Going through the data below, please show each line containing the string "https".

--- THE DATA Enclosed Below ---

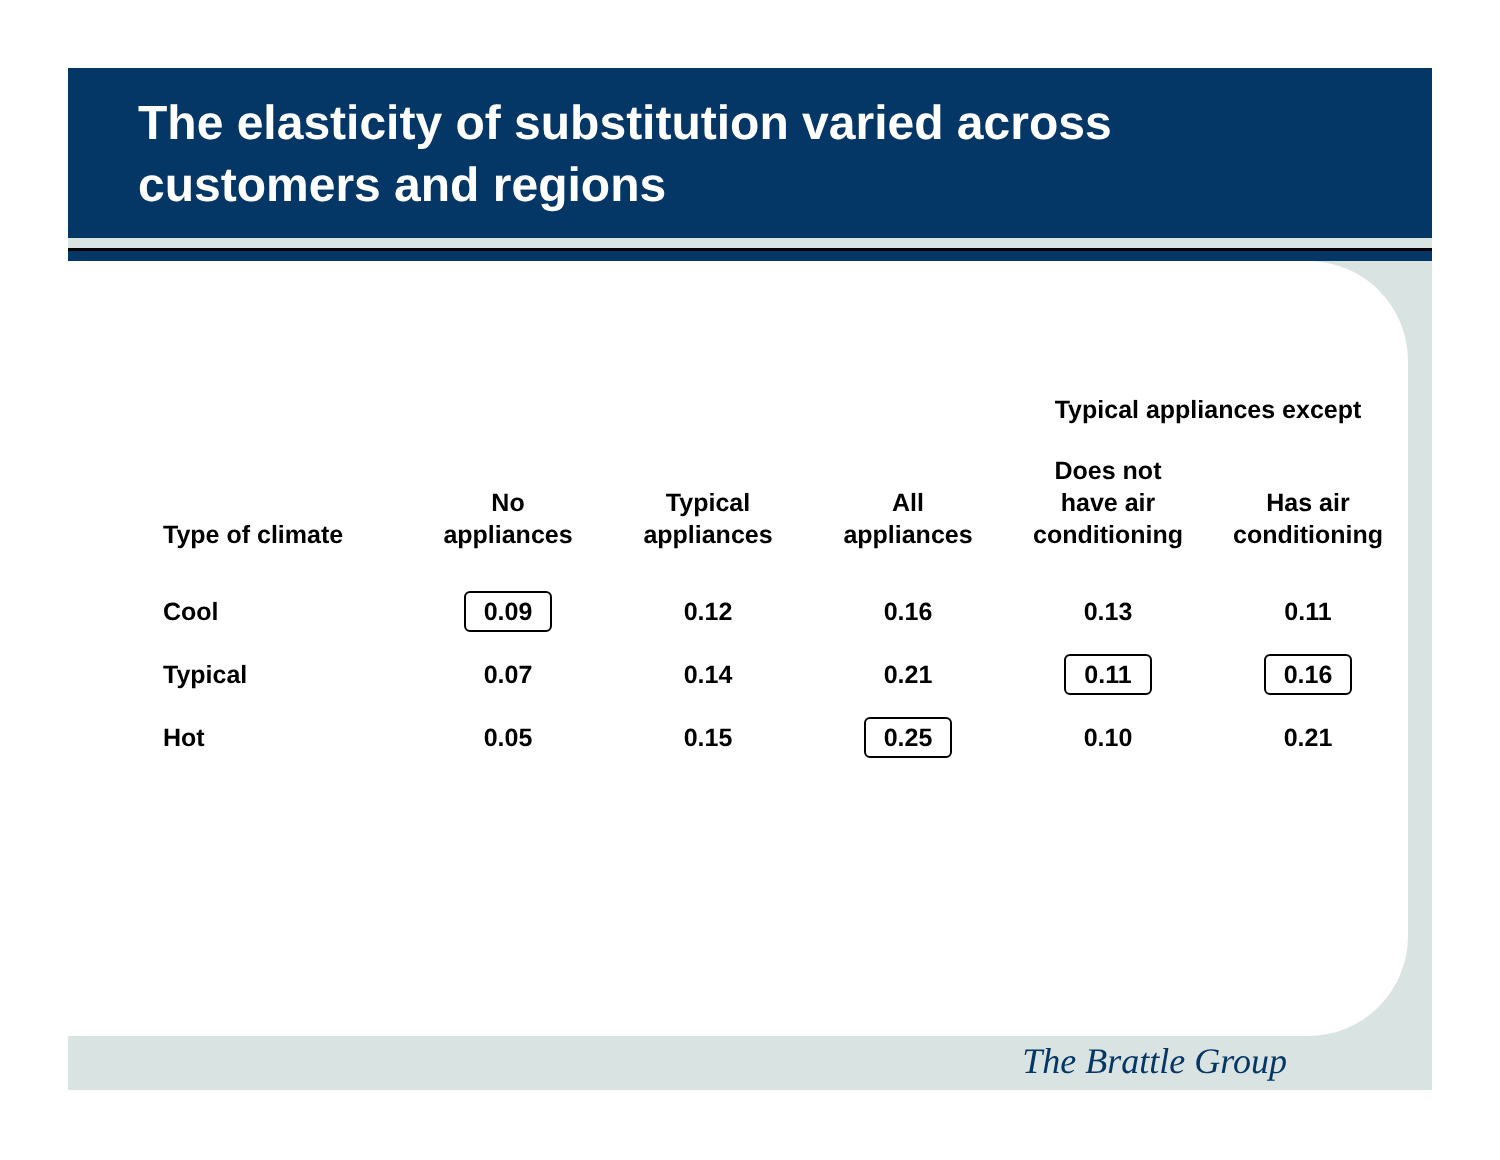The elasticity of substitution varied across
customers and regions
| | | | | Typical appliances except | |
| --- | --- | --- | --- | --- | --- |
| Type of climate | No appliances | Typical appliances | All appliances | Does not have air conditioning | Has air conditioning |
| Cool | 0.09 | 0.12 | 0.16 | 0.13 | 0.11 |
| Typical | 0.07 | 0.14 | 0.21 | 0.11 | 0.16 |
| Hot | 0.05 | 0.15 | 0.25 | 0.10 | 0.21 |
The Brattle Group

--- End of Enclosed THE DATA ---
--- THE DATA Enclosed Below ---

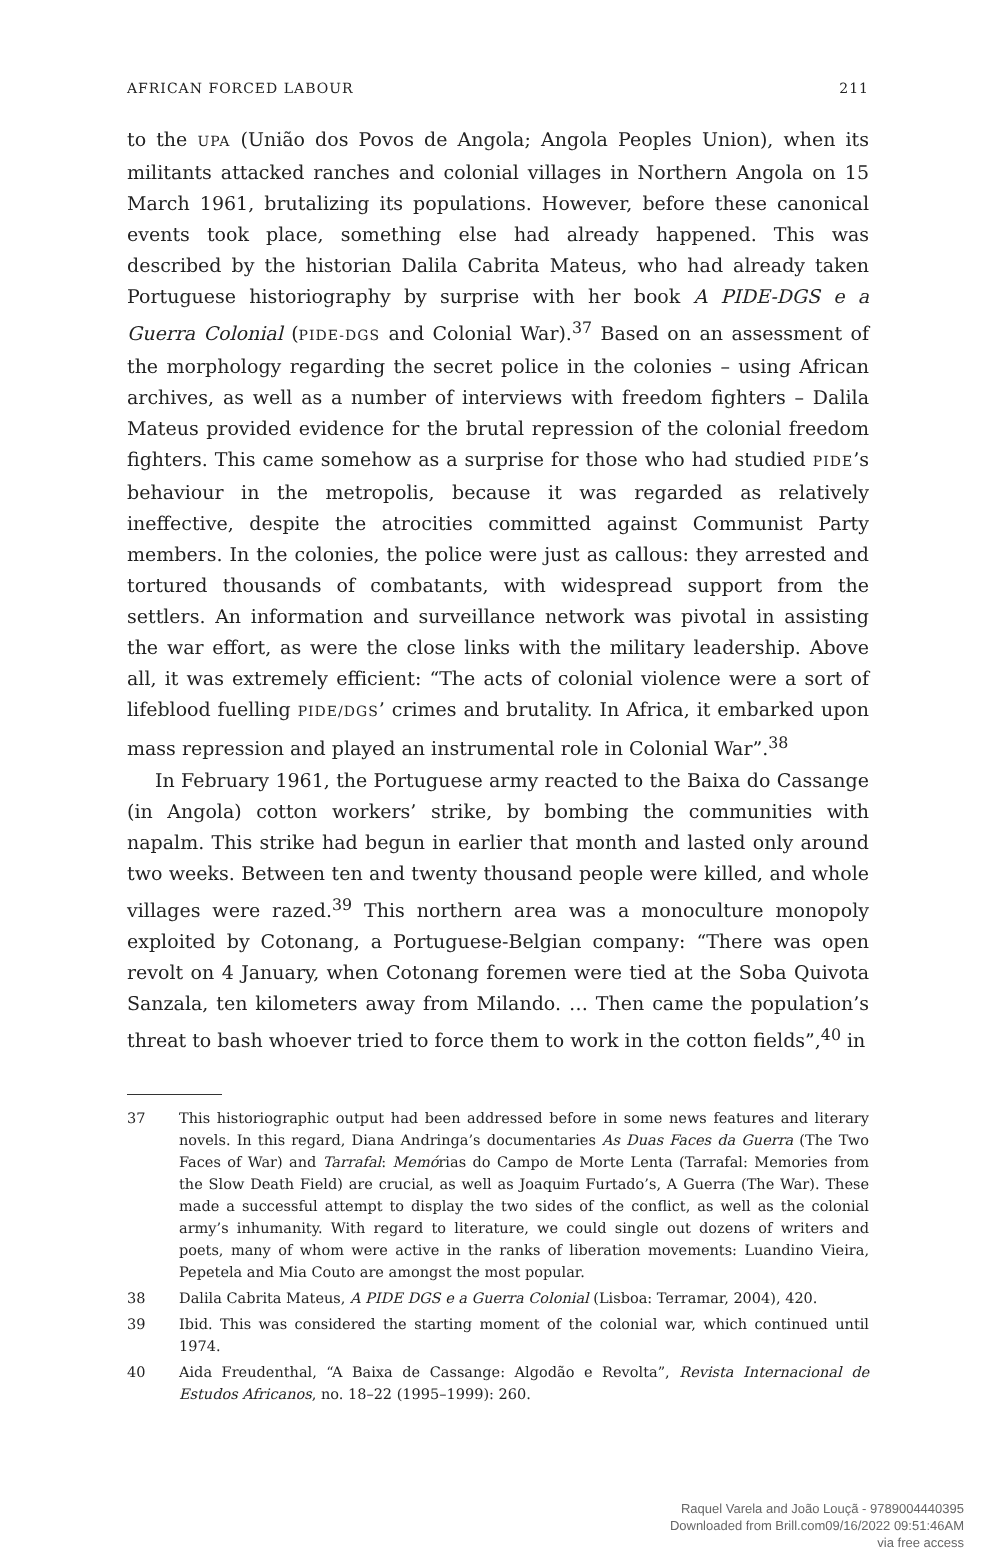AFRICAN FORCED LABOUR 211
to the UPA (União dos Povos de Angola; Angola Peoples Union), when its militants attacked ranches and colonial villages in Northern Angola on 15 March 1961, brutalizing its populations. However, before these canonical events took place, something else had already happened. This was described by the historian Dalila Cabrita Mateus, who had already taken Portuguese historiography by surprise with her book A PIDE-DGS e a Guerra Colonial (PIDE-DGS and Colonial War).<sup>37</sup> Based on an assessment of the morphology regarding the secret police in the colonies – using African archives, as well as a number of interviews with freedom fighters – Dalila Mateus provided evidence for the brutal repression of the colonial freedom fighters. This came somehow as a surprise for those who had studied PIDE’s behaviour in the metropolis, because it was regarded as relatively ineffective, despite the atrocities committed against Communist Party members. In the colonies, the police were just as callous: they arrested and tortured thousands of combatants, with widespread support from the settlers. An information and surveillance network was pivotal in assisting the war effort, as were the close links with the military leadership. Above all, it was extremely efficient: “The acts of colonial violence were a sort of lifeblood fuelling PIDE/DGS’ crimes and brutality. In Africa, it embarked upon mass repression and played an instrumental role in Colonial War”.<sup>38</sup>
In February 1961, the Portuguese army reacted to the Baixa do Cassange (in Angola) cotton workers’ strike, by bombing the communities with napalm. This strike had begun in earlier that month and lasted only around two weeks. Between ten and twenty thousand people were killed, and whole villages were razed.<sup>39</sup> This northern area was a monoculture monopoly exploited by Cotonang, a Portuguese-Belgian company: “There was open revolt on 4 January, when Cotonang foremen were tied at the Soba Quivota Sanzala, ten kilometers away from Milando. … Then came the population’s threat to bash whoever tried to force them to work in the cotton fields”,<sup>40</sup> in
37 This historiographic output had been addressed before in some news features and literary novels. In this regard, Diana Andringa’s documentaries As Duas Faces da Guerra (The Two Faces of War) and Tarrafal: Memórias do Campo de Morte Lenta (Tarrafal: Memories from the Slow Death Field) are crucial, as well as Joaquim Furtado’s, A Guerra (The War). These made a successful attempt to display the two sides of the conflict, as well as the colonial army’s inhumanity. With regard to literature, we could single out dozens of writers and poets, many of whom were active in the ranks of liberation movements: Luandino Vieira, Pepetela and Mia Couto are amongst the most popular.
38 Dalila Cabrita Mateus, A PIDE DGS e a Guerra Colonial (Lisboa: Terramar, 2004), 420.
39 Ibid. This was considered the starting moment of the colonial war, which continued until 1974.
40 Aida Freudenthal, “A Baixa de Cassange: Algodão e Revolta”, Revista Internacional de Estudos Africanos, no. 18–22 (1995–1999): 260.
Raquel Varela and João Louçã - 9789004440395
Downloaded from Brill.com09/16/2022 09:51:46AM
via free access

--- End of Enclosed THE DATA ---
--- THE DATA Enclosed Below ---

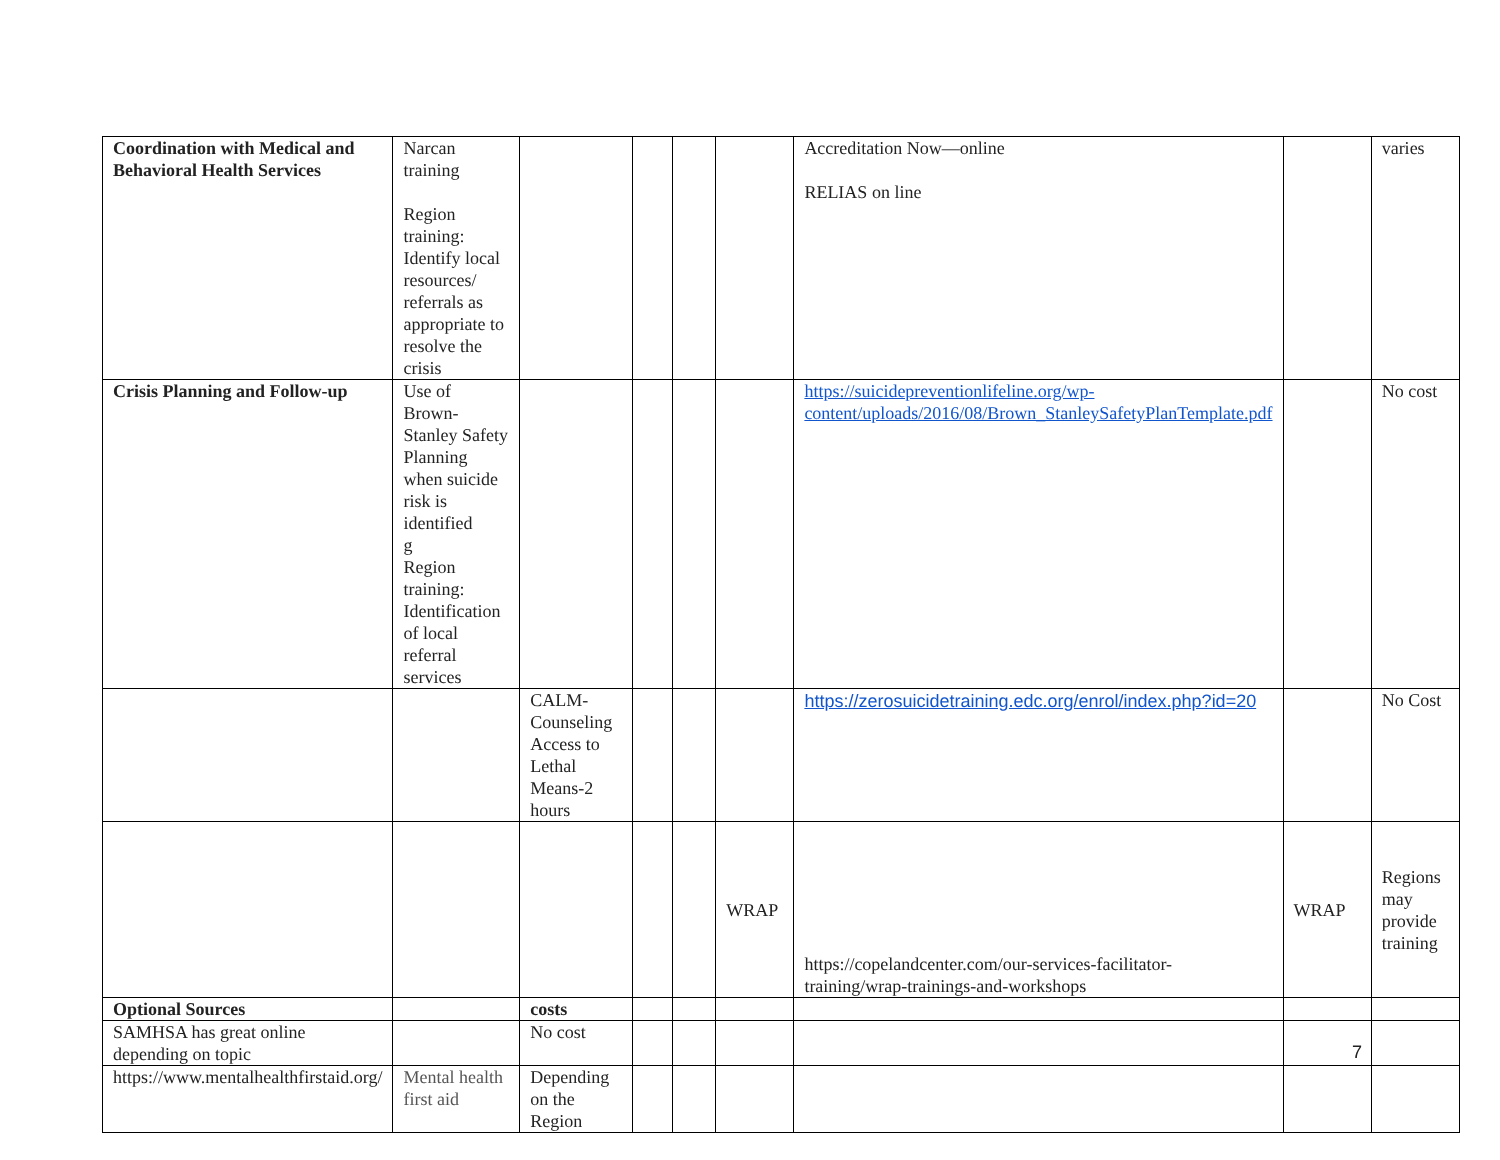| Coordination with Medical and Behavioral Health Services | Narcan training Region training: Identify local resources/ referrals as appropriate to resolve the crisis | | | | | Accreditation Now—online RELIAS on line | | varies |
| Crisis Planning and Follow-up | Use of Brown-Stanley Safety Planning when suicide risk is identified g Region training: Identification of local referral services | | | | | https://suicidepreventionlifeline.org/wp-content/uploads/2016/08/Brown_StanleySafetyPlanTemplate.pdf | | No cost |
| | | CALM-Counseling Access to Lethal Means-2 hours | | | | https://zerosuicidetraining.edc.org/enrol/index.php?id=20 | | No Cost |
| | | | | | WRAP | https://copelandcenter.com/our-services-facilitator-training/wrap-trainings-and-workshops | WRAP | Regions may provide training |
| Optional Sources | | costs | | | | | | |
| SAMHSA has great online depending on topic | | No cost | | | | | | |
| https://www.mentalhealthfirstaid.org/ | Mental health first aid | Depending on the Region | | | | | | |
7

--- End of Enclosed THE DATA ---

### ANSWER TO THIS PROBLEM
| Crisis Planning and Follow-up | Use of Brown-Stanley Safety Planning when suicide risk is identified g Region training: Identification of local referral services | | | | | https://suicidepreventionlifeline.org/wp-content/uploads/2016/08/Brown_StanleySafetyPlanTemplate.pdf | | No cost |
| | | CALM-Counseling Access to Lethal Means-2 hours | | | | https://zerosuicidetraining.edc.org/enrol/index.php?id=20 | | No Cost |
| | | | | | WRAP | https://copelandcenter.com/our-services-facilitator-training/wrap-trainings-and-workshops | WRAP | Regions may provide training |
| https://www.mentalhealthfirstaid.org/ | Mental health first aid | Depending on the Region | | | | | | |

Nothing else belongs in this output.